Extract to read: Begin

Keep taking them pills, Phyllis...
This thread is very soothing after the weekend's turmoil and today's strike / big knickers / defamation goings on. Phyllis' poems become quite mesmeric after a while.
I thought you might have found this thread quite upsetting Andrew given your prediliction for things feathery and beaks in general m'lud?
I have to remain annonymous for legal reasons.
hope you don't think this bad manners.
buster
Phyllis - do you have any interest in STORIES about small birds ?
After Dickens' "A Christmas Carol" (the Jacob Marley chapter)
Culkin was small. He was small alright. He was a bird and he was a small bird, diminitutive in stature and demeanour. Scrooge was sure of that, Culkin was a small bird. Of some things there could be doubt, but Scrooge could not doubt this, Culkin was small.
Small he was, and small he was likely to remain. For it was a truth universally acknowledged, that Culkin was a small bird.
And yet, more tragically, modelled on the same novel (the 'poor Dick was dead' chapter)
Poor Culkin was dead.
Mr Petrel, I can only assume that your children have educated you about early Eighties band "Bad Manners", because it surely falls outwith your record collection, far too modern...
These poems remind me (and please believe me Phyllis, no offence is meant) of the very wonderful poem Sid James writes in Hancock, when faking Byron poems on the wallpaper of their flat.

Extract to read: End
Entries provided: Begin

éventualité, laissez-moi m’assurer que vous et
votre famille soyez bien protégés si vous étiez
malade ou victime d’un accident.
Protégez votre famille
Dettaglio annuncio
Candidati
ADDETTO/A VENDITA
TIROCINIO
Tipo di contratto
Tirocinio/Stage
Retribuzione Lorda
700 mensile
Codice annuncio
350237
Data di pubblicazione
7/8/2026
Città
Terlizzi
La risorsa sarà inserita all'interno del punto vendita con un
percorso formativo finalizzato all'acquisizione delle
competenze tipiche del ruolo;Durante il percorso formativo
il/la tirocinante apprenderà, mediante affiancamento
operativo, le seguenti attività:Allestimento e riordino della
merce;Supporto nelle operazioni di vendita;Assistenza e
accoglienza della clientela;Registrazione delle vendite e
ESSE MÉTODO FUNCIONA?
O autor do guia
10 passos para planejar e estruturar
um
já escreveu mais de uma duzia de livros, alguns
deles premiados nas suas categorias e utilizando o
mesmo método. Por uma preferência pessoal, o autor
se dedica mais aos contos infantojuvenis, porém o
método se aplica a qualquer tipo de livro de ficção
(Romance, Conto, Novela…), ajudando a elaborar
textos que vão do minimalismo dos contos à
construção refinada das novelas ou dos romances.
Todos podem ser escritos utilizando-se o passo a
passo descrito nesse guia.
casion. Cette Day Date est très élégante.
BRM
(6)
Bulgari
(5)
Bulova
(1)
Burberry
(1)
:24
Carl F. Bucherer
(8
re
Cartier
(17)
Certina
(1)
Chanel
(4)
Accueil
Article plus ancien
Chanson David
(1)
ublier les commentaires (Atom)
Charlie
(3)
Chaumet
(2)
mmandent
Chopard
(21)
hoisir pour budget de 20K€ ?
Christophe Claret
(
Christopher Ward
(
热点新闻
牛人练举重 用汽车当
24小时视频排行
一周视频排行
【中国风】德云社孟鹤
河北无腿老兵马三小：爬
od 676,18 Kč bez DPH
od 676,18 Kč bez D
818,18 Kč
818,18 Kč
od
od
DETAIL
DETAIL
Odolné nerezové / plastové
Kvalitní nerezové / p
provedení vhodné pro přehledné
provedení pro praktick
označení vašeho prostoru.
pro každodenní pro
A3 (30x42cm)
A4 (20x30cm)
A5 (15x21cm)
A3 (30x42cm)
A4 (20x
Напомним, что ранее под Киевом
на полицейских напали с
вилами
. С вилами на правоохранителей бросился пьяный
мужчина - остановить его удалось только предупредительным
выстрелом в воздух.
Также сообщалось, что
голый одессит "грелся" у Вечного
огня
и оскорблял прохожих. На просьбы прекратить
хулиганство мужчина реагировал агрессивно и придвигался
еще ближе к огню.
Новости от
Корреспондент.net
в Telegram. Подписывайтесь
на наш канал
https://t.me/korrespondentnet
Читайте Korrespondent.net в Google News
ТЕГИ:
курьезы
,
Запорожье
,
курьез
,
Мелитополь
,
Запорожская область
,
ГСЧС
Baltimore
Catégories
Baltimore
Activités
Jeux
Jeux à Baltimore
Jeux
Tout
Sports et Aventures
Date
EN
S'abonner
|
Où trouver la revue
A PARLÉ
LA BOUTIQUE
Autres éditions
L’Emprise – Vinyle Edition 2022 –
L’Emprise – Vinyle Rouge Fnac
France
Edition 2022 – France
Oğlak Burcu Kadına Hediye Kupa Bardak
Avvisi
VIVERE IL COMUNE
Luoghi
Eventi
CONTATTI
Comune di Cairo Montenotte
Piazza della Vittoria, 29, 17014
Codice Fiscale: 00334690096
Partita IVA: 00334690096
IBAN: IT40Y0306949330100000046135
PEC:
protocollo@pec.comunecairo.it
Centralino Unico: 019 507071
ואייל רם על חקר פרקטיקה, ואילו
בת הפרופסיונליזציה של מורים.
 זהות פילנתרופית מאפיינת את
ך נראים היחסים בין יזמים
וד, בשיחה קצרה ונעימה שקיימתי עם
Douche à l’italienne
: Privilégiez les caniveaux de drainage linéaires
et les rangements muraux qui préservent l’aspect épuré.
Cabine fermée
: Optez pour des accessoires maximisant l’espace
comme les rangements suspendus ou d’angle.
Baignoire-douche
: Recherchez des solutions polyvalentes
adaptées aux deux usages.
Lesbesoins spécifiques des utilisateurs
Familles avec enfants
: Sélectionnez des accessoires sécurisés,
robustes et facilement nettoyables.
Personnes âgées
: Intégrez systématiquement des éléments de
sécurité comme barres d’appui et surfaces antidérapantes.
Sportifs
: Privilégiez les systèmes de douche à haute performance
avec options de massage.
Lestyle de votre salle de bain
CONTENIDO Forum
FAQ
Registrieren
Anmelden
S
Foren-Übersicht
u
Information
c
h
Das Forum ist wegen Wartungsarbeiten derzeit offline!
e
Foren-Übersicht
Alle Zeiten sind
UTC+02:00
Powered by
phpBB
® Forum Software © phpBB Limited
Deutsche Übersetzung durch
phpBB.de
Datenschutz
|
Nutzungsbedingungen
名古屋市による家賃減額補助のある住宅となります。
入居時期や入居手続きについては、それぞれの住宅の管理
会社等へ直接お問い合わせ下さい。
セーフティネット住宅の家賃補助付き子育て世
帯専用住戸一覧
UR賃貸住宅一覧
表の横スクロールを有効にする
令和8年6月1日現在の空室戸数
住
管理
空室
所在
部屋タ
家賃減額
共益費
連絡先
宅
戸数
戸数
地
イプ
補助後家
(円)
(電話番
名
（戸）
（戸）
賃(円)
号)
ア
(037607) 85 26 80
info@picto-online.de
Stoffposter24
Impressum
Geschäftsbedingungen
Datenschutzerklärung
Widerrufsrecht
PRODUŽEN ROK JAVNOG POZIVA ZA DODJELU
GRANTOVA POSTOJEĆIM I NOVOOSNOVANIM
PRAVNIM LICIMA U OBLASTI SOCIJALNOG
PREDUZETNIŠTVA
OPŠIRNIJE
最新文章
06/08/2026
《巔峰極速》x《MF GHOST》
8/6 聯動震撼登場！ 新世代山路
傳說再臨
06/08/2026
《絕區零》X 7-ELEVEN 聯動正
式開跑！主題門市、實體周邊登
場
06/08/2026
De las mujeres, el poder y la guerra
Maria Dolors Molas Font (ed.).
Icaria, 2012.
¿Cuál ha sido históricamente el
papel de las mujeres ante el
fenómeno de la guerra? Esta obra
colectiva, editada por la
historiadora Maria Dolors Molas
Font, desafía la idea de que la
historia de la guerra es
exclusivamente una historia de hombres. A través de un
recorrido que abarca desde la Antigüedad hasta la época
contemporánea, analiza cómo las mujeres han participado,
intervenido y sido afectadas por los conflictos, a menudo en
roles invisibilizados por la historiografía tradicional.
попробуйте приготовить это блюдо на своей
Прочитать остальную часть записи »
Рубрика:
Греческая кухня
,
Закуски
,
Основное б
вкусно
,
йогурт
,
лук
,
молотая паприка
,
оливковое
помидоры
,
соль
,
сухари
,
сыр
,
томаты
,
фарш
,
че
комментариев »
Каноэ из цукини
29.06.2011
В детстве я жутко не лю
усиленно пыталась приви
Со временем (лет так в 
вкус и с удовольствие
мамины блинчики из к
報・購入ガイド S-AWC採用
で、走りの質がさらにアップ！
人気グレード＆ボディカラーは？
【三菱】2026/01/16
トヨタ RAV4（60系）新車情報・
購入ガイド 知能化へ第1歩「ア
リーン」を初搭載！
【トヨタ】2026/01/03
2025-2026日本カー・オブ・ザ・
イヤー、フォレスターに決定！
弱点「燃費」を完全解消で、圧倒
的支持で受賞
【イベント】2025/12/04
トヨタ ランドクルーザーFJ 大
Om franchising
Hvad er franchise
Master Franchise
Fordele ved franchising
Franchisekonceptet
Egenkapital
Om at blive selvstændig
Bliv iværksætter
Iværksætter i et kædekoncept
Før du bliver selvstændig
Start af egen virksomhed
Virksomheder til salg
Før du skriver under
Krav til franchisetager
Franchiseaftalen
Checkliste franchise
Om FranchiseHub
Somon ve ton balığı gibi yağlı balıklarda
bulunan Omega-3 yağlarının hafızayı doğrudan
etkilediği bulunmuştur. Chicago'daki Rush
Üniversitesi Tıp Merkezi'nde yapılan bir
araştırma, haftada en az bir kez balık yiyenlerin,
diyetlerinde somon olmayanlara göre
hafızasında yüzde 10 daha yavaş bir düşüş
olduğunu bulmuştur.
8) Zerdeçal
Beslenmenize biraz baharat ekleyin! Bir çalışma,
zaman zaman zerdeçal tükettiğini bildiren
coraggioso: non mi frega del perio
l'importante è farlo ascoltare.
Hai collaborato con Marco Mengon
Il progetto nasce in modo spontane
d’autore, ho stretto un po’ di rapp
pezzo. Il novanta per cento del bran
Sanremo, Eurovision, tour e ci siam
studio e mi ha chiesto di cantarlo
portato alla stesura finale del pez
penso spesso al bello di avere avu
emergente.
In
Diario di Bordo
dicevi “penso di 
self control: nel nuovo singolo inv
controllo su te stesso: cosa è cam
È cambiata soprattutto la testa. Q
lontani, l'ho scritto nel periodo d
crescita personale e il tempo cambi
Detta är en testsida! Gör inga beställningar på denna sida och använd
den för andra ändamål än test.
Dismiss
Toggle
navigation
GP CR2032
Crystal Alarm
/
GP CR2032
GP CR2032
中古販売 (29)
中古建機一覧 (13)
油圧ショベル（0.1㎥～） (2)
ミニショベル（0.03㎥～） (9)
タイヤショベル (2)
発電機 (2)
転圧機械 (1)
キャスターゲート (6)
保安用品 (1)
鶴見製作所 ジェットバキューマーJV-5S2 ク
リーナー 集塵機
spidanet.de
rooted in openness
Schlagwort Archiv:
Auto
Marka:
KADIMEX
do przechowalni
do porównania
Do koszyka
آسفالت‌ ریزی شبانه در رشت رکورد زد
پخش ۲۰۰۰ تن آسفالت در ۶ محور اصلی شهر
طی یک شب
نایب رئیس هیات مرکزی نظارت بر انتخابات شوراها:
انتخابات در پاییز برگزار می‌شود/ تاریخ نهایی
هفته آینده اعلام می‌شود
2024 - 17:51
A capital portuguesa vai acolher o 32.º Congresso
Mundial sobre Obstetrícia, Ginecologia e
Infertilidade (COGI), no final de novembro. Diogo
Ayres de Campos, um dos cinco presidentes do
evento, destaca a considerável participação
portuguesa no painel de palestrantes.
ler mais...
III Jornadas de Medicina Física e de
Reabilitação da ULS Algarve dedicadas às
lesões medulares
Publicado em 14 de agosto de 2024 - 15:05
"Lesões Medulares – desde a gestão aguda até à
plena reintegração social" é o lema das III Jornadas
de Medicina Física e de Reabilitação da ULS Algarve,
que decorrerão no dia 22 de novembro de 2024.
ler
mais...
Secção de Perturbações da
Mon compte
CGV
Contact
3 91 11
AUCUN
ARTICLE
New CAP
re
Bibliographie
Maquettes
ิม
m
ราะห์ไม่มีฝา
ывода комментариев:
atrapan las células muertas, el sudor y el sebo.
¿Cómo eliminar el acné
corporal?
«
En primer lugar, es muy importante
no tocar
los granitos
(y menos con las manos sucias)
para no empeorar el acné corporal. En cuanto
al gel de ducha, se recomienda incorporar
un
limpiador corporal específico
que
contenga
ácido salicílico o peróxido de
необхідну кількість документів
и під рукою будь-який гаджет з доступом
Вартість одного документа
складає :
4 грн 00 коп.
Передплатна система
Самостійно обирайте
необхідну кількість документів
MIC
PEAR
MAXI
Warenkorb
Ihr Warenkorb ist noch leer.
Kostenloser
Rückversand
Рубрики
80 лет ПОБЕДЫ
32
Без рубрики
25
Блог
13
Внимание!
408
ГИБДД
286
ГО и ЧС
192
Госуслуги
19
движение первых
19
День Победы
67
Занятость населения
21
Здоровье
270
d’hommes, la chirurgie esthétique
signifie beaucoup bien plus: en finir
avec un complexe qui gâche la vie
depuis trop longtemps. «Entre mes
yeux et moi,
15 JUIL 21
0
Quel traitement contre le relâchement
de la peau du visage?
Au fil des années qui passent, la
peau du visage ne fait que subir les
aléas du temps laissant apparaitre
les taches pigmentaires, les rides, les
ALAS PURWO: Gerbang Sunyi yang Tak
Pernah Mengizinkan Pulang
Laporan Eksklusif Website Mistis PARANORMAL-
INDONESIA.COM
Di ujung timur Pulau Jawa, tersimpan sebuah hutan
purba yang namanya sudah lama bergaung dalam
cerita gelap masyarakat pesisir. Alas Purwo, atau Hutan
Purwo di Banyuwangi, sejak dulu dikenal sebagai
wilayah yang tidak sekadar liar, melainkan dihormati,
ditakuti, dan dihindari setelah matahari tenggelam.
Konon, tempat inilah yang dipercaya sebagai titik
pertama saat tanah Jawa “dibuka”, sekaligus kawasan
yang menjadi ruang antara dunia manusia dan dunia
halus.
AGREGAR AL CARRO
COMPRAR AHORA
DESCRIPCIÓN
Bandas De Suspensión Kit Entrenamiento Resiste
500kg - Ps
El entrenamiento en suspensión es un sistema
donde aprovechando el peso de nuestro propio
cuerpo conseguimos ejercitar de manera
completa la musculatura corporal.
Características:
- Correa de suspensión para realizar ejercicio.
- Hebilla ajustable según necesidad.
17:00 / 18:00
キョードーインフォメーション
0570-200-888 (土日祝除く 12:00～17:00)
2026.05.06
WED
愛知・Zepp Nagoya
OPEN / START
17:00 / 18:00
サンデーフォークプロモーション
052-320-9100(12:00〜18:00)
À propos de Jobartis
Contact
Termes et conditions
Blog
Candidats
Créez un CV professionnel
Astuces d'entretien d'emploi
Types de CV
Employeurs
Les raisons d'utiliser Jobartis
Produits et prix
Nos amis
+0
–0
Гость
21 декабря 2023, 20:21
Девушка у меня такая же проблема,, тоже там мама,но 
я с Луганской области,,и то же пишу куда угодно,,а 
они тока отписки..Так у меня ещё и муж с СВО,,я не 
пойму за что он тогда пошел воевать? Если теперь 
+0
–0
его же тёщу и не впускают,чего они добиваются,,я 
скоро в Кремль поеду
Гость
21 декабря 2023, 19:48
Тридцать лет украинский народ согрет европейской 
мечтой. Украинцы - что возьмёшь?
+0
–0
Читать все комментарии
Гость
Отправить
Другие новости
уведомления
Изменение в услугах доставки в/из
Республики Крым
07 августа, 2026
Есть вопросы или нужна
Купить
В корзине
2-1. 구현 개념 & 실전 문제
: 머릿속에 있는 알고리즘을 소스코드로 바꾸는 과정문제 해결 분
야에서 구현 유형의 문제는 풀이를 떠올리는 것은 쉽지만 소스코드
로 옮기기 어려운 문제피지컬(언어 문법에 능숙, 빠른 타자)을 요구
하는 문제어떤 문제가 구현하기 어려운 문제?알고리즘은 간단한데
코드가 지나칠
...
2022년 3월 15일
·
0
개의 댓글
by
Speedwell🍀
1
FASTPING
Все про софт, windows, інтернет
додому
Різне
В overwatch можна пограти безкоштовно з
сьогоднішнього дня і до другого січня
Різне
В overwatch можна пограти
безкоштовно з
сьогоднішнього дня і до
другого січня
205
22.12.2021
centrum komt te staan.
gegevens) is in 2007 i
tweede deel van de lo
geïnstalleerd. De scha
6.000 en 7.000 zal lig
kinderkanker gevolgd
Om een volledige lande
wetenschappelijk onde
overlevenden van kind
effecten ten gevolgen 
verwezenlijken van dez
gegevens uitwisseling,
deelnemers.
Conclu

Entries provided: End

Work task 1>
According to the forum thread about Phyllis's poems, what early Eighties band is mentioned?
Work task 2>
State whether each statement agrees with the forum thread about Phyllis's poems. Answer yes or no, and quote the words from the thread that decide it.
(a) The story about Culkin is modeled on Dickens' "A Christmas Carol."
(b) One poster says they must remain anonymous for financial reasons.
(c) One poster finds the thread upsetting after the weekend.
Work task 3>
Carry on the forum thread about Phyllis's poems, starting after its final post.

Expected output 1>
Bad Manners

Expected output 2>
(a) Yes: "After Dickens' "A Christmas Carol" (the Jacob Marley chapter)"
(b) No: "I have to remain annonymous for legal reasons."
(c) No: "This thread is very soothing after the weekend's turmoil"

Expected output 3>
"Oh Wondrous moon that sheds its beam
Across the rooftops of East Cheam
How wonderful to see your light
Coming out tomorrow night ? "
a sweet little tweetie bird
would a tastey morsel be
for the boys of
the Hasty Pudding Society.
but first we must use our kalishnikoff
and rip the feathers and beak off
before we cook a tweetie bird
for the boys of the
Hasty Pudding Society.
from the collection "Hang'em High by the Harvard Yard Arm"
knew I put too many clues in that macaw post.
nope, my kids didn't exist in the early eighties. bad manners are filed near boomtown rats.
which reminds me, I heard on the radio the other day that sir Bob G and Bono have done more to persuade the banks to relieve third world debt singlehandedly - or should that be pairhandedly? - than any other pressure group!
diamond geezer that bob.
sory, you were all on about cheap women or something?